It’s been a long, hot summer in Michigan, I’m not teaching until fall, and I don’t have air conditioning–perfect conditions for long steamy afternoons spent curled up with the World Wide Web. I start with the Huffington Post and the New York Times, then slide into Jezebel and Politico. The Sartorialist and Garance Dore are always just a click away. I slip back into HuffPo Style Section. I go back to Jezebel. I troll the opinion pages of NYT for new blog posts by Mark Bittman and Charles Blow. If I’m really desperate, I check MediaTakeout for new pictures of Kanye and Kim. I watch all the videos on NewBlackMan. I read Alternet, Colorlines, even Grantland. I scour my Twitter feed for more articles. GOOD. TheGrio. Fast Company. The LA Times. The Chicago Reader. I watch old episodes of Melissa Harris Perry and Rachel Maddow. I watch the Politico Playback, clips of last night’s political standup. I feel a little dizzy. I drink water. I start all over again. On bad days I check the reflection on Fox News.
How did it get like this?
In 1998, when I was in seventh grade, I heard about the Kenneth Starr Report at school. At home that night, I climbed up to our third floor office and powered on the hulking green Acer computer my dad had brought home a few years earlier. I must have signed on to AOL, that penned-in area we used to think was the whole Internet. Somewhere beyond the News! and Gossip! and Chat! buttons, there was a search bar. I typed in what I needed and was presented with the results. I probably found myself on this same dated looking Washington Post page with its endless iterations of scandal. So, presented with the option of a full text search, I did what any burgeoning young researcher would do. I typed in “blowjob.”
Repeating my search now, a decade and a half later, I see this query yields no results. I don’t know if my twelve year old self was wise to the relevant synonyms. If I did, I may have discovered these moments of titillating political reporting:
Ms. Lewinsky testified that her physical relationship with the President included oral sex but not sexual intercourse.(38) According to Ms. Lewinsky, she performed oral sex on the President; he never performed oral sex on her.(39) Initially, according to Ms. Lewinsky, the President would not let her perform oral sex to completion. In Ms. Lewinsky’s understanding, his refusal was related to “trust and not knowing me well enough.”(40) During their last two sexual encounters, both in 1997, he did ejaculate.(41) (Starr, The Starr Report)

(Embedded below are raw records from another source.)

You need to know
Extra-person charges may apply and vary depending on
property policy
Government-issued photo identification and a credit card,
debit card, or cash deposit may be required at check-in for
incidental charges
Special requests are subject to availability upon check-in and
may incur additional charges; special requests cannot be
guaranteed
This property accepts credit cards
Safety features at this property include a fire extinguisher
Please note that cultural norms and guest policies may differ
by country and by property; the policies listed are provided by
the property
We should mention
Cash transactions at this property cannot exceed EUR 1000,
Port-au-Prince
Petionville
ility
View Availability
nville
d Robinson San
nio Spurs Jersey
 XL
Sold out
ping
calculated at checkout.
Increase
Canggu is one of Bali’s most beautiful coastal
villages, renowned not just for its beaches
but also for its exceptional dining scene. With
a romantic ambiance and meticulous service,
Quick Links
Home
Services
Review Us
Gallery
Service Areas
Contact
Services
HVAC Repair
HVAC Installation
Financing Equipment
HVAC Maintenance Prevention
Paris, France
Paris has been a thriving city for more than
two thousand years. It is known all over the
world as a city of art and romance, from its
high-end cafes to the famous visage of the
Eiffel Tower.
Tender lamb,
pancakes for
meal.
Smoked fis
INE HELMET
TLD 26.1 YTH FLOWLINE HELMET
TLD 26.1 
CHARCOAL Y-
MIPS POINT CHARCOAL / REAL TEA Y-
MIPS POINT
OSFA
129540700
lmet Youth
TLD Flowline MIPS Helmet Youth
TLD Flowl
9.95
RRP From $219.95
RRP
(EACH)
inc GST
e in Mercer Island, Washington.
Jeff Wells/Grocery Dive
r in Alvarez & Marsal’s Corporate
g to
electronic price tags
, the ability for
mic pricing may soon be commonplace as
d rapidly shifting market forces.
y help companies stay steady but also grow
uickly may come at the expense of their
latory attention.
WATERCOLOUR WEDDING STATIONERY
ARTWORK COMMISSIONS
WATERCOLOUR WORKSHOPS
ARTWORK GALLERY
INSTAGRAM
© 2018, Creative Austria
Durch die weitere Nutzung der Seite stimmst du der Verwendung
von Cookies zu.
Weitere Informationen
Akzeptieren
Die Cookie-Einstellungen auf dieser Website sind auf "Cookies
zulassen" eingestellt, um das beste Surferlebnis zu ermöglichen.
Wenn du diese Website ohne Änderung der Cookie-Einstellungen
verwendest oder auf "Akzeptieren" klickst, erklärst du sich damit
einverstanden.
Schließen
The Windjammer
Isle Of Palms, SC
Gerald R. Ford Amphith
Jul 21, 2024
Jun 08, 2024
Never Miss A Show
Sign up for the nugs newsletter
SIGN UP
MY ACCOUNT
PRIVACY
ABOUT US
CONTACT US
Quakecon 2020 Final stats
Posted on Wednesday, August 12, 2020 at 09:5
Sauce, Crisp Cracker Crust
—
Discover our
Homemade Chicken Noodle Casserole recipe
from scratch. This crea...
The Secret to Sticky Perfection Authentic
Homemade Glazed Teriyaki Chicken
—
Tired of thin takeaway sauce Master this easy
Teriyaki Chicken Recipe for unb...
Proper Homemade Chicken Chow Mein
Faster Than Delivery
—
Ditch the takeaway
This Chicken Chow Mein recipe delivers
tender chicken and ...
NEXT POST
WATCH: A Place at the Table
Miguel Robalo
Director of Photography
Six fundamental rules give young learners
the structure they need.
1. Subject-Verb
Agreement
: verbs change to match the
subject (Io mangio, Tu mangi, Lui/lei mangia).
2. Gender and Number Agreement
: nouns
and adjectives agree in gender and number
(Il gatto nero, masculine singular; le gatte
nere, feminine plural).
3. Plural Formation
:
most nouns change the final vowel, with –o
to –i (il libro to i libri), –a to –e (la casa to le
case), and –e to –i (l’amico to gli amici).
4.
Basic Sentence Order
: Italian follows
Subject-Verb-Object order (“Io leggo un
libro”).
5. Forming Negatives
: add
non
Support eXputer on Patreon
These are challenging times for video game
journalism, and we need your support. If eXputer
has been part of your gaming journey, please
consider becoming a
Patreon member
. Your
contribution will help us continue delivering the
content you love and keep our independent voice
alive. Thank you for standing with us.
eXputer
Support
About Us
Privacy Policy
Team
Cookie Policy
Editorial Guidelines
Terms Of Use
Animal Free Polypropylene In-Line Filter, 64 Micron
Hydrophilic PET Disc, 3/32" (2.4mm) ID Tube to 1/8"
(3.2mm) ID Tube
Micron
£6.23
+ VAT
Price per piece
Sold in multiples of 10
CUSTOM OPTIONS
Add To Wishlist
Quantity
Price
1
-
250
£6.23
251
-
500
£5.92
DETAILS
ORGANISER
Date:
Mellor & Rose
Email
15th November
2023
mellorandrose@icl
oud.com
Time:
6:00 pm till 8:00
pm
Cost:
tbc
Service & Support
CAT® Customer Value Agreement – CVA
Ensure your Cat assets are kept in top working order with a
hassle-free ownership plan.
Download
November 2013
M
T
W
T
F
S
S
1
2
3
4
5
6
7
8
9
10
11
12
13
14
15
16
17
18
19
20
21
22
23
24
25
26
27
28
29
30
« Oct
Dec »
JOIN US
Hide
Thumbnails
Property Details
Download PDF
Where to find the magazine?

(A few weeks later I got in trouble at school for drawing and circulating a cartoon that featured our Jewish Studies teacher in the role of Monica Lewinsky, with the caption, “Tastes like roast chicken on Shabbos.”)

Is it any wonder, in the light of Kenneth Starr’s daring prose, that I spend my afternoons in search of the perfect mix of political maneuverings and celebrity gossip? Just as growing up under the reigning Chicago Bulls dulled future attempts at sports fandom — what, every team doesn’t win every game, every year, forever? — so coming of age under Bill Clinton’s most amorous years melded the realms of the tabloids and the Times. I should be grateful, perhaps, to have learned in such momentous fashion that politics are sleazy and smut is political. The president pulling the same ish as the eighth graders, undersupervised, on a field trip, on the front page of the Washington Post? More like Bill and Monica: 50 Shades of Seventh Grade.